→ Provided text

Connected cars and autonomous vehicles are two of the main topics discussed during the CES2016. Probably not the most review during CES as it still an industrial topic more than a consumer one at this time. In fact if we are on the way and we start to see some of the benefits for our safety, the roadmap is not for this year but for 2020 and 2030 depending on the steps. What is really interesting this year in CES is we have the first roadmaps I ever saw. We also had many actors running the same direction to make it a reality. This first post is presenting what I’ve learned around autonomous and driverless vehicles during the different CES sessions in 2016.
The automotive disruption is on the way
Autonomous vehicle is globally describe as new experience for transportation and a big disruption on our habits. If you just consider you won’t have to touch a steering wheel anymore to go from point A to B you can totally rethink the car user space. As a consequence your car becomes a extension of your home where entertainment will have the largest place. Last survey reports only 11% of people are ready for being in a car where they won’t have the control. This figure is really low but, in reality, it is already a larger number than a decade ago. 65% of drivers actually wants to keep control of the car. Statistics shows any generation of people are looking for collision avoidance solution which is one on the only point they agree the same way.
This is true for blind spot option, nigh vision and enhanced collision avoidance… where the expectation is 87% of Y generation and >75% for others according to JD Power study. Due to this, autonomous vehicles make more and more interest for 25% of consumers in 2014. It is a raise of +25% compared to 2013. To convince anyone, these technologies must be trusted by the consumers. Actually this is not true : as an example, blind spot detection are not always working for 45% of user, have false positive for 44% and for the worst some false negative for 23%. Elon Musk recommend to keep hands on steering wheel, for safety, when the autonomous options are activated. Youtube have plenty of video where the Tesla cars do not have the expected behavior when activating autonomous stuff.
Trust requires time ! In this area, we expect 2 new phases. The first one is based on co-pilot functions. It will be on top around 2025 as for fully autonomous cars we are going to wait for 2035.
Save > 30.000 life a year
By-the-way, if you consider actually 93% of the accident are under the responsibility of a human error you understand more the large place for massive adoption of these technologies. This is the main pain all the actors are announcing as their goal : saving tens of thousand life per year by going from 93% to 0% of accident. It means save 30.000 American life a year. But, as Amon Shashua CEO of Mobileye says, a goal of 0% is not a reachable target. A decrease by 2x or 3x is more probable. It could save many many lives. For sure, this goal is not an easy one to reach. All the actors have in mind the responsibility of any accident later will be at choice: caused by the technology of the vehicle or by the infrastructure. It means the responsibility of these actors themselves. Said differently any error they will make in this technology will cost them a maximum. It is also why the time we will remove the steering wheel is not near us: when the technology will fail, if the driver keeps a potential control on the vehicle it will always possible to say that he is responsible to not have taken control of technology to stop and avoid the crash. Actually to drive an autonomous vehicle you need a special license in USA which is more restrictive than classical driving license. It is because you may have to be a better driver to keep control during potential crisis situations, in emergency. All of this means: the way to change the mind and to get the trust is still a long way to go. For these reasons we can’t imagine to have half working solution. The market time for Autonomous vehicle is about a decade. We don’t have a lot of constructor presenting a roadmap but KIA did it. In their opinion, this means 2030. For Volmar Venner from Bosh, as many others, there is not a disruptive technology we are waiting for but a path to the autonomous vehicles with different steps including automatic parking in 2018, autonomous driving on highway by 2020 and so on.

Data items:
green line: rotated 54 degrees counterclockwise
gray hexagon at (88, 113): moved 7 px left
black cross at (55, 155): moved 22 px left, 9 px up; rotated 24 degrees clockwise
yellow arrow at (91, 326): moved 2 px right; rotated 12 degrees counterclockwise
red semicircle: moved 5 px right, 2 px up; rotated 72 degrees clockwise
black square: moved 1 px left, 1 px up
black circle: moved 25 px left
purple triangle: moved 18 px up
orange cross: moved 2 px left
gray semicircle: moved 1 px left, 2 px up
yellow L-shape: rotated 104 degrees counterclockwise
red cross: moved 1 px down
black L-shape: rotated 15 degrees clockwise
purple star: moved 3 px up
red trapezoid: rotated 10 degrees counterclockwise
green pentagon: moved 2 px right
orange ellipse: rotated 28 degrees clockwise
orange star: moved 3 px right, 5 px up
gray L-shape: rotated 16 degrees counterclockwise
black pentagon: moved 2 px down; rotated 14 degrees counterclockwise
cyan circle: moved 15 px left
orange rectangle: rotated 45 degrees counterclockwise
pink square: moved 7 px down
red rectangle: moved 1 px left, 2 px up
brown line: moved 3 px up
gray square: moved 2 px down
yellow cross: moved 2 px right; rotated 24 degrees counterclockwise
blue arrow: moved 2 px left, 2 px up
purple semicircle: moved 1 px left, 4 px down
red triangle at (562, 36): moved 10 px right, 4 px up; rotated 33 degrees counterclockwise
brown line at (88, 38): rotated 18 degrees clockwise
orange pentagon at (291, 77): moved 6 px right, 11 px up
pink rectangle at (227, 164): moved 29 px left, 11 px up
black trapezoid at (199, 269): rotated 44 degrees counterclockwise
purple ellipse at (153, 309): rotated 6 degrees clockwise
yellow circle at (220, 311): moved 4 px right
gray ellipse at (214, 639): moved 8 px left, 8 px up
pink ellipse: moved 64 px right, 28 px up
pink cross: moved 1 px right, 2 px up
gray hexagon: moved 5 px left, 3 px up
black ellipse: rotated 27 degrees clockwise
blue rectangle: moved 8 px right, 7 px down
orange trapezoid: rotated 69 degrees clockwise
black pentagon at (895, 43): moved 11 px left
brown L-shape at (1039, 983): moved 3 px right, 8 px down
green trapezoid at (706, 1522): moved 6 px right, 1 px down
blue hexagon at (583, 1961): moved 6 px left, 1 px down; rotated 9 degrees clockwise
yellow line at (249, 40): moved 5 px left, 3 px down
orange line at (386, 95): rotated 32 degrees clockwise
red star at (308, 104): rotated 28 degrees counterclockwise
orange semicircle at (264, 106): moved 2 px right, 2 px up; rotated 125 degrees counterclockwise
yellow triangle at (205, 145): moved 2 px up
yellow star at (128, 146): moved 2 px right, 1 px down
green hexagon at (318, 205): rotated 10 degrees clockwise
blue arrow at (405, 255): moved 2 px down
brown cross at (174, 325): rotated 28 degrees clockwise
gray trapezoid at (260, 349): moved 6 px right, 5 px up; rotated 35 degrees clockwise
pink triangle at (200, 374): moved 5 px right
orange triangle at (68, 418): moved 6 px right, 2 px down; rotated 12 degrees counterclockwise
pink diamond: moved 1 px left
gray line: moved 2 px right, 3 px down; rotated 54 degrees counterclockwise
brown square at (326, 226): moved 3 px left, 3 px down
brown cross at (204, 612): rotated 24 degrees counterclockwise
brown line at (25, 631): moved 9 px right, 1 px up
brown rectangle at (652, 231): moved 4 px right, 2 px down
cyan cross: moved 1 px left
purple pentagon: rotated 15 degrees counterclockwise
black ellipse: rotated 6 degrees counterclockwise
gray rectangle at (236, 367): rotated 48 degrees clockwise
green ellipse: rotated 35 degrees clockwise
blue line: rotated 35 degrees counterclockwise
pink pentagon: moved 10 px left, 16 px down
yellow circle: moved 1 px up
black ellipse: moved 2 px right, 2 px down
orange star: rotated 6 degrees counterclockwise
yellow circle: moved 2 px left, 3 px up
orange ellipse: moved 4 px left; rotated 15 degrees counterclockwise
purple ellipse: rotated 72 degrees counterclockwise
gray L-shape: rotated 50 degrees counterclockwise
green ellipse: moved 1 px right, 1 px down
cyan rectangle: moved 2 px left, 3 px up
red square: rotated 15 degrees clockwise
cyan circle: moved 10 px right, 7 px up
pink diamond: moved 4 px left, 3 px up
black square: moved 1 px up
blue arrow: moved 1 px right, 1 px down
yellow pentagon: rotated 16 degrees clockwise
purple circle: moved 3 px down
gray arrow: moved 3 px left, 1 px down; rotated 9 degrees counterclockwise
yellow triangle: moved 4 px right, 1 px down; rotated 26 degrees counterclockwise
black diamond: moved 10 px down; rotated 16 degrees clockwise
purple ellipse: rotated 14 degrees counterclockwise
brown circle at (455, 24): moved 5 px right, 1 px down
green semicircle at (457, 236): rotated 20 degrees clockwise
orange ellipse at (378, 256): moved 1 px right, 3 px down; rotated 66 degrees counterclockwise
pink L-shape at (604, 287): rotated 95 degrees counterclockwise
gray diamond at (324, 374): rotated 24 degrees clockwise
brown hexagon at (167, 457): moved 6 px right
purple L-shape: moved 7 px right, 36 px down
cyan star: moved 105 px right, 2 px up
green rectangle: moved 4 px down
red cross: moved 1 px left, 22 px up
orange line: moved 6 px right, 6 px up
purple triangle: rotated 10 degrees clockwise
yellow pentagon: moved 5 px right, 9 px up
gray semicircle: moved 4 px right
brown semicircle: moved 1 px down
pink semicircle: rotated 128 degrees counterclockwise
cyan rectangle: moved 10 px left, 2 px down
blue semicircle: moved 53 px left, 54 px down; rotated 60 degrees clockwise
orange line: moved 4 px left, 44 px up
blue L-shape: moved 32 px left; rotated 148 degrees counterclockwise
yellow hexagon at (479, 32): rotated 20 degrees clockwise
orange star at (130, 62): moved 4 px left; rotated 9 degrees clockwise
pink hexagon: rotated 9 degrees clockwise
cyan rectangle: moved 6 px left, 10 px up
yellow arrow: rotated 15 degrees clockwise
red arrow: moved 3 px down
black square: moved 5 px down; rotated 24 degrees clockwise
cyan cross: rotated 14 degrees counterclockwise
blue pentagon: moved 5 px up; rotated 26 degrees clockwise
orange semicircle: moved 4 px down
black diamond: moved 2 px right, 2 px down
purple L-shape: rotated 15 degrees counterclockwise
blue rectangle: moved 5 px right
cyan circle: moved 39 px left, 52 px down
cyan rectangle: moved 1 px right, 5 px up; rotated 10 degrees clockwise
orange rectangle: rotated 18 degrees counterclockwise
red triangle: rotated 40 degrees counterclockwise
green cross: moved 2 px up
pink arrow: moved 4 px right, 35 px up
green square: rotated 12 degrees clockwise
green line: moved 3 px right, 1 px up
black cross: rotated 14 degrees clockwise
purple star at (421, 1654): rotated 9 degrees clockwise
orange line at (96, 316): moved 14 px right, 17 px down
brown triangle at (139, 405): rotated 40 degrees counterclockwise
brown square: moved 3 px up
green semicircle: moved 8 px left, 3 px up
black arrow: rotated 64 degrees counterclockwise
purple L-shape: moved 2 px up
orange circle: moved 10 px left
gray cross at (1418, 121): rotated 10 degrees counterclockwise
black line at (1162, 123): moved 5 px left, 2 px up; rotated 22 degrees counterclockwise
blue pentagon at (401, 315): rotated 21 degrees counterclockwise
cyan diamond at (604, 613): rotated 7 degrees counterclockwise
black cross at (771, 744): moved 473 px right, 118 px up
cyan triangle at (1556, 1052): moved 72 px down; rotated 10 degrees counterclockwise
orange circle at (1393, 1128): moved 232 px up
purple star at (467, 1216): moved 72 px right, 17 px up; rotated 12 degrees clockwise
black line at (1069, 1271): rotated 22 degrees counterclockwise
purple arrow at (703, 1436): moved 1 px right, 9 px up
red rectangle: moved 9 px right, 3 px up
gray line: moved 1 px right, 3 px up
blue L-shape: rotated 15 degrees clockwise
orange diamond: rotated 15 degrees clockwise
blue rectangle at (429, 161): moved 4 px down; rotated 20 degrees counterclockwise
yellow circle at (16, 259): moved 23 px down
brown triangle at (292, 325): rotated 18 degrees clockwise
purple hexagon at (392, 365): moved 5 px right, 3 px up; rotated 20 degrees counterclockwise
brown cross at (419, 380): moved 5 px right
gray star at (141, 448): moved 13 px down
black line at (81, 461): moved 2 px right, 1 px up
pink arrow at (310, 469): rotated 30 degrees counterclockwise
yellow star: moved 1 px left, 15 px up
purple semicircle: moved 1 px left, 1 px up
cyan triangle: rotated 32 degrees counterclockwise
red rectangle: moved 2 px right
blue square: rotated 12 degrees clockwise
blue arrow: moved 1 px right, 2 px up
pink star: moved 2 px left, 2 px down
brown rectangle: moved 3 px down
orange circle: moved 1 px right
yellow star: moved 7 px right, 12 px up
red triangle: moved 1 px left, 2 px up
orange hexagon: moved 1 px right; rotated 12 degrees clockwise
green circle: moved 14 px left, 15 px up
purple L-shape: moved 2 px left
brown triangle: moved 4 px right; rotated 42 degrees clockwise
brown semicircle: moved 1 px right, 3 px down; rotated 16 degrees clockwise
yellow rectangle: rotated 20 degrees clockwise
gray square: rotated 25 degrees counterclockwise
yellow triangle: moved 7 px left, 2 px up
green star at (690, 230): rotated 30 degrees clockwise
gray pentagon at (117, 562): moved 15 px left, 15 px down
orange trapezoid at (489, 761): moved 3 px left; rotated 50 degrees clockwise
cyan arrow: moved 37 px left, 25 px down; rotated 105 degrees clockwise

→ Tasks for this exercise
1 - Reproduce the part of the post on autonomous vehicles starting at "The automotive disruption" and ending at "the same way.".
2 - Translate this sentence from the post on autonomous vehicles into Spanish: "To convince anyone, these technologies must be trusted by the consumers."

→ Results in order
1 -
The automotive disruption is on the way
Autonomous vehicle is globally describe as new experience for transportation and a big disruption on our habits. If you just consider you won’t have to touch a steering wheel anymore to go from point A to B you can totally rethink the car user space. As a consequence your car becomes a extension of your home where entertainment will have the largest place. Last survey reports only 11% of people are ready for being in a car where they won’t have the control. This figure is really low but, in reality, it is already a larger number than a decade ago. 65% of drivers actually wants to keep control of the car. Statistics shows any generation of people are looking for collision avoidance solution which is one on the only point they agree the same way.

2 - Para convencer a cualquiera, estas tecnologías deben contar con la confianza de los consumidores.